Extrait du document:

Il faisait nuit noire, il pleuvait légèrement, nous n’avions rien mangé ; notre riz n’étant pas cuit, j’essayai de retarder mon départ. Toute mon éloquence fut impuissante à fléchir ces gens, qui restèrent en selle, surveillant nos préparatifs de départ.
Vers huit heures, sans guides, par une pluie battante, nous nous mettions péniblement en route pour revenir sur nos pas. Cette marche de nuit fut particulièrement fatigante ; l’étape du matin avait été longue et pénible à cause des hautes herbes, qui atteignaient de trois à cinq mètres de hauteur.
Comme mon armement ne consistait qu’en deux fusils Beaumont et un fusil de chasse, pour la circonstance je crus prudent de prendre dans mes bagages quatre pistolets doubles à pierre et d’en armer mes hommes, afin de pouvoir nous défendre en cas d’alerte ; je fis prendre toutes les précautions en vue d’une attaque probable.
A distance nous étions suivis par les cavaliers.

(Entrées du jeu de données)
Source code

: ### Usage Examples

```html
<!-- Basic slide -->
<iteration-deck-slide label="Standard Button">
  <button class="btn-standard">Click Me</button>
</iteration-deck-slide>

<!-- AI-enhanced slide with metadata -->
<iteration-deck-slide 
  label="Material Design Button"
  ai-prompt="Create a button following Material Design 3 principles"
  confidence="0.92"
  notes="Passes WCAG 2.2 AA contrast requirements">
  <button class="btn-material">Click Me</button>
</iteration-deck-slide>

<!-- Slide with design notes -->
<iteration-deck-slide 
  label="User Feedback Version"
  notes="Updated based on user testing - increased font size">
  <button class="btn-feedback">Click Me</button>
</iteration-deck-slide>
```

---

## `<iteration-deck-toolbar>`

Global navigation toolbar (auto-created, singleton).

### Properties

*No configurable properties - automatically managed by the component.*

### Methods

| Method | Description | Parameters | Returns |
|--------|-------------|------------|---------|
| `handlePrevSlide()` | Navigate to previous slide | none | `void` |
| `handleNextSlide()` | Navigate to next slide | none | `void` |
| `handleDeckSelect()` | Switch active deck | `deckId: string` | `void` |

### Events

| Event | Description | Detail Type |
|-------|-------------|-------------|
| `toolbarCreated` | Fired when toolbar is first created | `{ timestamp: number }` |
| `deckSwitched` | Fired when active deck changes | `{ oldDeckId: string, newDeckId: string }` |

Travail à faire:
[a] Répondez aux questions suivantes d'après l'extrait :
(i) Combien de fusils Beaumont composaient l'armement du narrateur ?
(ii) Quelle hauteur atteignaient les hautes herbes de l'étape du matin ?
(iii) Vers quelle heure la troupe s'est-elle mise en route pour revenir sur ses pas ?
[b] Reproduisez sans rien changer tout le passage de l'extrait, depuis « Il faisait nuit » jusqu'à « d’une attaque probable. ».
Les items n'interviennent en rien ici.

Résultats:
[a]
(i) Deux.
(ii) De trois à cinq mètres.
(iii) Vers huit heures.

[b]
Il faisait nuit noire, il pleuvait légèrement, nous n’avions rien mangé ; notre riz n’étant pas cuit, j’essayai de retarder mon départ. Toute mon éloquence fut impuissante à fléchir ces gens, qui restèrent en selle, surveillant nos préparatifs de départ.
Vers huit heures, sans guides, par une pluie battante, nous nous mettions péniblement en route pour revenir sur nos pas. Cette marche de nuit fut particulièrement fatigante ; l’étape du matin avait été longue et pénible à cause des hautes herbes, qui atteignaient de trois à cinq mètres de hauteur.
Comme mon armement ne consistait qu’en deux fusils Beaumont et un fusil de chasse, pour la circonstance je crus prudent de prendre dans mes bagages quatre pistolets doubles à pierre et d’en armer mes hommes, afin de pouvoir nous défendre en cas d’alerte ; je fis prendre toutes les précautions en vue d’une attaque probable.